**Action item:** Report every line in the items below that contains the string "Energie".

**Dataset records:**
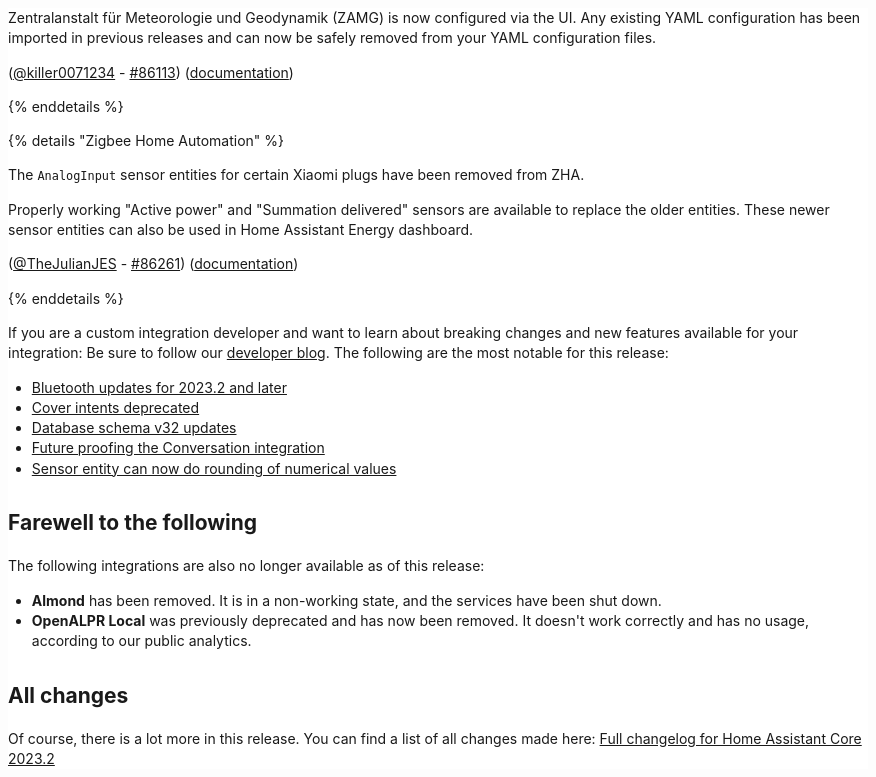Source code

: Zentralanstalt für Meteorologie und Geodynamik (ZAMG) is now configured via the
UI. Any existing YAML configuration has been imported in previous releases and
can now be safely removed from your YAML configuration files.

([@killer0071234] - [#86113]) ([documentation](/integrations/zamg))

[@killer0071234]: https://github.com/killer0071234
[#86113]: https://github.com/home-assistant/core/pull/86113

{% enddetails %}

{% details "Zigbee Home Automation" %}

The `AnalogInput` sensor entities for certain Xiaomi plugs have been removed
from ZHA.

Properly working "Active power" and "Summation delivered" sensors are available
to replace the older entities. These newer sensor entities can also be used in
Home Assistant Energy dashboard.

([@TheJulianJES] - [#86261]) ([documentation](/integrations/zha))

[@TheJulianJES]: https://github.com/TheJulianJES
[#86261]: https://github.com/home-assistant/core/pull/86261

{% enddetails %}

If you are a custom integration developer and want to learn about breaking
changes and new features available for your integration: Be sure to follow our
[developer blog][devblog]. The following are the most notable for this release:

[devblog]: https://developers.home-assistant.io/blog/

- [Bluetooth updates for 2023.2 and later](https://developers.home-assistant.io/blog/2023/01/12/bluetooth-adapters)
- [Cover intents deprecated](https://developers.home-assistant.io/blog/2023/01/20/cover-intent-deprecated)
- [Database schema v32 updates](https://developers.home-assistant.io/blog/2023/01/02/db-schema-v32)
- [Future proofing the Conversation integration](https://developers.home-assistant.io/blog/2023/01/24/conversation-updates)
- [Sensor entity can now do rounding of numerical values](https://developers.home-assistant.io/blog/2023/01/25/sensor_rounding)

## Farewell to the following

The following integrations are also no longer available as of this release:

- **Almond** has been removed. It is in a non-working state, and the services
  have been shut down.
- **OpenALPR Local** was previously deprecated and has now been removed. It
  doesn't work correctly and has no usage, according to our public analytics.

## All changes

Of course, there is a lot more in this release. You can find a list of
all changes made here: [Full changelog for Home Assistant Core 2023.2](/changelogs/core-2023.2)


[@allenporter]: https://github.com/allenporter
[@DCSBL]: https://github.com/DCSBL
[@epenet]: https://github.com/epenet
[@gjohansson-ST]: https://github.com/gjohansson-ST
[@j-stienstra]: https://github.com/j-stienstra
[@Kane610]: https://github.com/Kane610
[@karwosts]: https://github.com/karwosts
[@Lash-L]: https://github.com/Lash-L
[@piitaya]: https://github.com/piitaya
[@starkillerOG]: https://github.com/starkillerOG
[@TheZoker]: https://github.com/TheZoker
[groups]: /integrations/group#old-style-groups
[HomeWizard Energy]: /integrations/homewizard
[integration quality scale]: /docs/quality_scale/
[Jellyfin]: /integrations/jellyfin
[Matter]: /integrations/matter
[Open Thread Border Router]: /integrations/otbr
[Oral-B]: /integrations/oralb
[Platinum]: /docs/quality_scale/#platinum-
[Renault]: /integrations/renault
[Reolink]: /integrations/reolink
[service]: /integrations/calendar/#services
[contains many fixes]: https://github.com/project-chip/connectedhomeip/releases/tag/v1.0.0.2
[Thread]: /integrations/thread
[Tile card]: /dashboards/tile/
[UniFi Network]: /integrations/unifi
[@930913]: https://github.com/930913
[@akx]: https://github.com/akx
[@balloob]: https://github.com/balloob
[@bdr99]: https://github.com/bdr99
[@bdraco]: https://github.com/bdraco
[@boswelja]: https://github.com/boswelja
[@emontnemery]: https://github.com/emontnemery
[@epenet]: https://github.com/epenet
[@fwestenberg]: https://github.com/fwestenberg
[@jrieger]: https://github.com/jrieger
[@klaasnicolaas]: https://github.com/klaasnicolaas
[@kvanzuijlen]: https://github.com/kvanzuijlen
[@OnFreund]: https://github.com/OnFreund
[@tkdrob]: https://github.com/tkdrob
[$4 LD2410 Bluetooth mmWave sensor]: https://www.aliexpress.com/item/1005004351593073.html
[Android TV]: /integrations/androidtv
[ANWB Energie]: /integrations/anwb_energie
[Energie VanOns]: /integrations/energie_vanons
[EnergyZero]: /integrations/energyzero
[EufyLife]: /integrations/eufylife_ble
[Everything but the Kitchen Sink]: /integrations/kitchen_sink
[Fire TV]: /integrations/fire_tv
[Google Mail]: /integrations/google_mail
[LD2410 BLE]: /integrations/ld2410_ble
[Mijndomein Energie]: /integrations/mijndomein_energie
[Mopeka]: /integrations/mopeka
[OpenAI Conversation]: /integrations/openai_conversation
[Read Your Meter Pro]: /integrations/rympro
[Ruuvi Gateway]: /integrations/ruuvi_gateway
[SFR Box]: /integrations/sfr_box
[Starlink]: /integrations/starlink
[Stookwijzer]: /integrations/stookwijzer
[Zeversolar]: /integrations/zeversolar
[@allenporter]: https://github.com/allenporter
[@engrbm87]: https://github.com/engrbm87
[@tkdrob]: https://github.com/tkdrob
[D-Link]: /integrations/dlink
[IMAP]: /integrations/imap
[Rain Bird]: /integrations/rainbird
[#86170]: https://github.com/home-assistant/core/pull/86170
[#87101]: https://github.com/home-assistant/core/pull/87101
[#87102]: https://github.com/home-assistant/core/pull/87102
[#87118]: https://github.com/home-assistant/core/pull/87118
[#87121]: https://github.com/home-assistant/core/pull/87121
[#87135]: https://github.com/home-assistant/core/pull/87135
[#87137]: https://github.com/home-assistant/core/pull/87137
[#87141]: https://github.com/home-assistant/core/pull/87141
[#87147]: https://github.com/home-assistant/core/pull/87147
[#87202]: https://github.com/home-assistant/core/pull/87202
[#87203]: https://github.com/home-assistant/core/pull/87203
[#87208]: https://github.com/home-assistant/core/pull/87208
[#87211]: https://github.com/home-assistant/core/pull/87211
[#87213]: https://github.com/home-assistant/core/pull/87213
[@bdraco]: https://github.com/bdraco
[@bramkragten]: https://github.com/bramkragten
[@epenet]: https://github.com/epenet
[@frenck]: https://github.com/frenck
[@karliemeads]: https://github.com/karliemeads
[@lawfulchaos]: https://github.com/lawfulchaos
[@mib1185]: https://github.com/mib1185
[@mkmer]: https://github.com/mkmer
[@shbatm]: https://github.com/shbatm
[@starkillerOG]: https://github.com/starkillerOG
[abode docs]: /integrations/abode/
[frontend docs]: /integrations/frontend/
[honeywell docs]: /integrations/honeywell/
[isy994 docs]: /integrations/isy994/
[recorder docs]: /integrations/recorder/
[renault docs]: /integrations/renault/
[reolink docs]: /integrations/reolink/
[synology_dsm docs]: /integrations/synology_dsm/
[zwave_me docs]: /integrations/zwave_me/
[#87188]: https://github.com/home-assistant/core/pull/87188
[#87101]: https://github.com/home-assistant/core/pull/87101
[#87221]: https://github.com/home-assistant/core/pull/87221
[#87229]: https://github.com/home-assistant/core/pull/87229
[#87240]: https://github.com/home-assistant/core/pull/87240
[#87247]: https://github.com/home-assistant/core/pull/87247
[#87272]: https://github.com/home-assistant/core/pull/87272
[#87280]: https://github.com/home-assistant/core/pull/87280
[#87281]: https://github.com/home-assistant/core/pull/87281
[#87294]: https://github.com/home-assistant/core/pull/87294
[#87298]: https://github.com/home-assistant/core/pull/87298
[#87304]: https://github.com/home-assistant/core/pull/87304
[#87318]: https://github.com/home-assistant/core/pull/87318
[#87319]: https://github.com/home-assistant/core/pull/87319
[#87323]: https://github.com/home-assistant/core/pull/87323
[#87324]: https://github.com/home-assistant/core/pull/87324
[#87355]: https://github.com/home-assistant/core/pull/87355
[#87361]: https://github.com/home-assistant/core/pull/87361
[#87379]: https://github.com/home-assistant/core/pull/87379
[#87384]: https://github.com/home-assistant/core/pull/87384
[#87397]: https://github.com/home-assistant/core/pull/87397
[#87414]: https://github.com/home-assistant/core/pull/87414
[#87420]: https://github.com/home-assistant/core/pull/87420
[#87421]: https://github.com/home-assistant/core/pull/87421
[#87427]: https://github.com/home-assistant/core/pull/87427
[@Bre77]: https://github.com/Bre77
[@Drafteed]: https://github.com/Drafteed
[@Jc2k]: https://github.com/Jc2k
[@Lash-L]: https://github.com/Lash-L
[@akx]: https://github.com/akx
[@balloob]: https://github.com/balloob
[@bdraco]: https://github.com/bdraco
[@epenet]: https://github.com/epenet
[@frenck]: https://github.com/frenck
[@gjohansson-ST]: https://github.com/gjohansson-ST
[@jjlawren]: https://github.com/jjlawren
[@kvanzuijlen]: https://github.com/kvanzuijlen
[@mdonoughe]: https://github.com/mdonoughe
[@mib1185]: https://github.com/mib1185
[@starkillerOG]: https://github.com/starkillerOG
[@vpathuis]: https://github.com/vpathuis
[abode docs]: /integrations/abode/
[aussie_broadband docs]: /integrations/aussie_broadband/
[braviatv docs]: /integrations/braviatv/
[enphase_envoy docs]: /integrations/enphase_envoy/
[filesize docs]: /integrations/filesize/
[group docs]: /integrations/group/
[homekit_controller docs]: /integrations/homekit_controller/
[lutron_caseta docs]: /integrations/lutron_caseta/
[mopeka docs]: /integrations/mopeka/
[oralb docs]: /integrations/oralb/
[renault docs]: /integrations/renault/
[reolink docs]: /integrations/reolink/
[ruuvi_gateway docs]: /integrations/ruuvi_gateway/
[sensor docs]: /integrations/sensor/
[sfr_box docs]: /integrations/sfr_box/
[sonos docs]: /integrations/sonos/
[synology_dsm docs]: /integrations/synology_dsm/
[yale_smart_alarm docs]: /integrations/yale_smart_alarm/
[zeroconf docs]: /integrations/zeroconf/
[zeversolar docs]: /integrations/zeversolar/
[#86851]: https://github.com/home-assistant/core/pull/86851
[#87101]: https://github.com/home-assistant/core/pull/87101
[#87221]: https://github.com/home-assistant/core/pull/87221
[#87409]: https://github.com/home-assistant/core/pull/87409
[#87433]: https://github.com/home-assistant/core/pull/87433
[#87456]: https://github.com/home-assistant/core/pull/87456
[#87469]: https://github.com/home-assistant/core/pull/87469
[#87471]: https://github.com/home-assistant/core/pull/87471
[#87484]: https://github.com/home-assistant/core/pull/87484
[#87488]: https://github.com/home-assistant/core/pull/87488
[#87492]: https://github.com/home-assistant/core/pull/87492
[#87496]: https://github.com/home-assistant/core/pull/87496
[#87498]: https://github.com/home-assistant/core/pull/87498
[#87506]: https://github.com/home-assistant/core/pull/87506
[#87507]: https://github.com/home-assistant/core/pull/87507
[#87509]: https://github.com/home-assistant/core/pull/87509
[#87554]: https://github.com/home-assistant/core/pull/87554
[#87558]: https://github.com/home-assistant/core/pull/87558
[#87570]: https://github.com/home-assistant/core/pull/87570
[#87571]: https://github.com/home-assistant/core/pull/87571
[#87581]: https://github.com/home-assistant/core/pull/87581
[#87584]: https://github.com/home-assistant/core/pull/87584
[#87590]: https://github.com/home-assistant/core/pull/87590
[#87591]: https://github.com/home-assistant/core/pull/87591
[#87592]: https://github.com/home-assistant/core/pull/87592
[#87594]: https://github.com/home-assistant/core/pull/87594
[#87595]: https://github.com/home-assistant/core/pull/87595
[#87603]: https://github.com/home-assistant/core/pull/87603
[#87642]: https://github.com/home-assistant/core/pull/87642
[#87650]: https://github.com/home-assistant/core/pull/87650
[@Cereal2nd]: https://github.com/Cereal2nd
[@Ernst79]: https://github.com/Ernst79
[@Lash-L]: https://github.com/Lash-L
[@MartinHjelmare]: https://github.com/MartinHjelmare
[@Tho85]: https://github.com/Tho85
[@allenporter]: https://github.com/allenporter
[@balloob]: https://github.com/balloob
[@bdraco]: https://github.com/bdraco
[@bencorrado]: https://github.com/bencorrado
[@frenck]: https://github.com/frenck
[@gregoryhaynes]: https://github.com/gregoryhaynes
[@majuss]: https://github.com/majuss
[@mib1185]: https://github.com/mib1185
[@michaeldavie]: https://github.com/michaeldavie
[@rikroe]: https://github.com/rikroe
[@shbatm]: https://github.com/shbatm
[@tkdrob]: https://github.com/tkdrob
[@zim514]: https://github.com/zim514
[abode docs]: /integrations/abode/
[bluemaestro docs]: /integrations/bluemaestro/
[bmw_connected_drive docs]: /integrations/bmw_connected_drive/
[emulated_hue docs]: /integrations/emulated_hue/
[environment_canada docs]: /integrations/environment_canada/
[inkbird docs]: /integrations/inkbird/
[isy994 docs]: /integrations/isy994/
[ld2410_ble docs]: /integrations/ld2410_ble/
[lupusec docs]: /integrations/lupusec/
[matter docs]: /integrations/matter/
[openai_conversation docs]: /integrations/openai_conversation/
[oralb docs]: /integrations/oralb/
[rainbird docs]: /integrations/rainbird/
[recorder docs]: /integrations/recorder/
[sensorpro docs]: /integrations/sensorpro/
[sensorpush docs]: /integrations/sensorpush/
[synology_dsm docs]: /integrations/synology_dsm/
[thermopro docs]: /integrations/thermopro/
[unifi docs]: /integrations/unifi/
[velbus docs]: /integrations/velbus/
[xiaomi_ble docs]: /integrations/xiaomi_ble/
[#87101]: https://github.com/home-assistant/core/pull/87101
[#87221]: https://github.com/home-assistant/core/pull/87221
[#87433]: https://github.com/home-assistant/core/pull/87433
[#87532]: https://github.com/home-assistant/core/pull/87532
[#87538]: https://github.com/home-assistant/core/pull/87538
[#87563]: https://github.com/home-assistant/core/pull/87563
[#87572]: https://github.com/home-assistant/core/pull/87572
[#87652]: https://github.com/home-assistant/core/pull/87652
[#87654]: https://github.com/home-assistant/core/pull/87654
[#87657]: https://github.com/home-assistant/core/pull/87657
[#87658]: https://github.com/home-assistant/core/pull/87658
[#87664]: https://github.com/home-assistant/core/pull/87664
[#87668]: https://github.com/home-assistant/core/pull/87668
[#87733]: https://github.com/home-assistant/core/pull/87733
[#87790]: https://github.com/home-assistant/core/pull/87790
[#87799]: https://github.com/home-assistant/core/pull/87799
[#87867]: https://github.com/home-assistant/core/pull/87867
[#87878]: https://github.com/home-assistant/core/pull/87878
[#87884]: https://github.com/home-assistant/core/pull/87884
[#87898]: https://github.com/home-assistant/core/pull/87898
[#87969]: https://github.com/home-assistant/core/pull/87969
[@Djelibeybi]: https://github.com/Djelibeybi
[@Ernst79]: https://github.com/Ernst79
[@Gollam]: https://github.com/Gollam
[@Lash-L]: https://github.com/Lash-L
[@balloob]: https://github.com/balloob
[@bdraco]: https://github.com/bdraco
[@dgomes]: https://github.com/dgomes
[@flz]: https://github.com/flz
[@frenck]: https://github.com/frenck
[@gjohansson-ST]: https://github.com/gjohansson-ST
[@janiversen]: https://github.com/janiversen
[@jpettitt]: https://github.com/jpettitt
[@starkillerOG]: https://github.com/starkillerOG
[abode docs]: /integrations/abode/
[ambient_station docs]: /integrations/ambient_station/
[august docs]: /integrations/august/
[bluetooth docs]: /integrations/bluetooth/
[esphome docs]: /integrations/esphome/
[group docs]: /integrations/group/
[iaqualink docs]: /integrations/iaqualink/
[ipma docs]: /integrations/ipma/
[lifx docs]: /integrations/lifx/
[modbus docs]: /integrations/modbus/
[netgear docs]: /integrations/netgear/
[oralb docs]: /integrations/oralb/
[recorder docs]: /integrations/recorder/
[reolink docs]: /integrations/reolink/
[volvooncall docs]: /integrations/volvooncall/
[xiaomi_ble docs]: /integrations/xiaomi_ble/
[yalexs_ble docs]: /integrations/yalexs_ble/
[#87101]: https://github.com/home-assistant/core/pull/87101
[#87221]: https://github.com/home-assistant/core/pull/87221
[#87433]: https://github.com/home-assistant/core/pull/87433
[#87652]: https://github.com/home-assistant/core/pull/87652
[#88007]: https://github.com/home-assistant/core/pull/88007
[#88018]: https://github.com/home-assistant/core/pull/88018
[#88039]: https://github.com/home-assistant/core/pull/88039
[#88040]: https://github.com/home-assistant/core/pull/88040
[#88041]: https://github.com/home-assistant/core/pull/88041
[#88047]: https://github.com/home-assistant/core/pull/88047
[#88052]: https://github.com/home-assistant/core/pull/88052
[#88074]: https://github.com/home-assistant/core/pull/88074
[#88096]: https://github.com/home-assistant/core/pull/88096
[#88119]: https://github.com/home-assistant/core/pull/88119
[#88169]: https://github.com/home-assistant/core/pull/88169
[#88175]: https://github.com/home-assistant/core/pull/88175
[@Danielhiversen]: https://github.com/Danielhiversen
[@ThomDietrich]: https://github.com/ThomDietrich
[@bachya]: https://github.com/bachya
[@balloob]: https://github.com/balloob
[@frenck]: https://github.com/frenck
[@gertjanstulp]: https://github.com/gertjanstulp
[@mgjbroadbent]: https://github.com/mgjbroadbent
[@mkmer]: https://github.com/mkmer
[@rfleming71]: https://github.com/rfleming71
[@riokuu]: https://github.com/riokuu
[@starkillerOG]: https://github.com/starkillerOG
[abode docs]: /integrations/abode/
[aladdin_connect docs]: /integrations/aladdin_connect/
[blebox docs]: /integrations/blebox/
[octoprint docs]: /integrations/octoprint/
[openai_conversation docs]: /integrations/openai_conversation/
[openuv docs]: /integrations/openuv/
[reolink docs]: /integrations/reolink/
[sensor docs]: /integrations/sensor/
[statistics docs]: /integrations/statistics/
[tibber docs]: /integrations/tibber/
[whirlpool docs]: /integrations/whirlpool/
[@frenck]: https://github.com/frenck
[#85456]: https://github.com/home-assistant/core/pull/85456
[@bdraco]: https://github.com/bdraco
[#87040]: https://github.com/home-assistant/core/pull/87040
[@karliemeads]: https://github.com/karliemeads
[#79718]: https://github.com/home-assistant/core/pull/79718
[@bieniu]: https://github.com/bieniu
[#86088]: https://github.com/home-assistant/core/pull/86088
[@bieniu]: https://github.com/bieniu
[#85655]: https://github.com/home-assistant/core/pull/85655
[@sw-carlos-cristobal]: https://github.com/sw-carlos-cristobal
[#85251]: https://github.com/home-assistant/core/pull/85251
[@bdraco]: https://github.com/bdraco
[#86354]: https://github.com/home-assistant/core/pull/86354
[@bdraco]: https://github.com/bdraco
[#86365]: https://github.com/home-assistant/core/pull/86365
[@agners]: https://github.com/agners
[#86611]: https://github.com/home-assistant/core/pull/86611
[@MartinHjelmare]: https://github.com/MartinHjelmare
[#86470]: https://github.com/home-assistant/core/pull/86470
[@frenck]: https://github.com/frenck
[#85245]: https://github.com/home-assistant/core/pull/85245
[@dieselrabbit]: https://github.com/dieselrabbit
[#86608]: https://github.com/home-assistant/core/pull/86608
[@mib1185]: https://github.com/mib1185
[#84803]: https://github.com/home-assistant/core/pull/84803
[@mib1185]: https://github.com/mib1185
[#85424]: https://github.com/home-assistant/core/pull/85424
[@allenporter]: https://github.com/allenporter
[#85271]: https://github.com/home-assistant/core/pull/85271
[#86208]: https://github.com/home-assistant/core/pull/86208
[@bdraco]: https://github.com/bdraco
[#86115]: https://github.com/home-assistant/core/pull/86115
[@epenet]: https://github.com/epenet
[#86070]: https://github.com/home-assistant/core/pull/86070
[@Drafteed]: https://github.com/Drafteed
[#84885]: https://github.com/home-assistant/core/pull/84885
[@Drafteed]: https://github.com/Drafteed
[#85288]: https://github.com/home-assistant/core/pull/85288
[@azogue]: https://github.com/azogue
[#85614]: https://github.com/home-assistant/core/pull/85614
[@emontnemery]: https://github.com/emontnemery
[#84278]: https://github.com/home-assistant/core/pull/84278
[@frenck]: https://github.com/frenck
[#84986]: https://github.com/home-assistant/core/pull/84986
[@shbatm]: https://github.com/frenshbatmck
[#85511]: https://github.com/home-assistant/core/pull/85511
[@shbatm]: https://github.com/shbatm
[#85744]: https://github.com/home-assistant/core/pull/85744
[@frenck]: https://github.com/frenck
[#86292]: https://github.com/home-assistant/core/pull/86292
[@sredna]: https://github.com/sredna
[#85018]: https://github.com/home-assistant/core/pull/85018
[@frenck]: https://github.com/frenck
[#85292]: https://github.com/home-assistant/core/pull/85292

**Result for this task:**
[ANWB Energie]: /integrations/anwb_energie
[Energie VanOns]: /integrations/energie_vanons
[Mijndomein Energie]: /integrations/mijndomein_energie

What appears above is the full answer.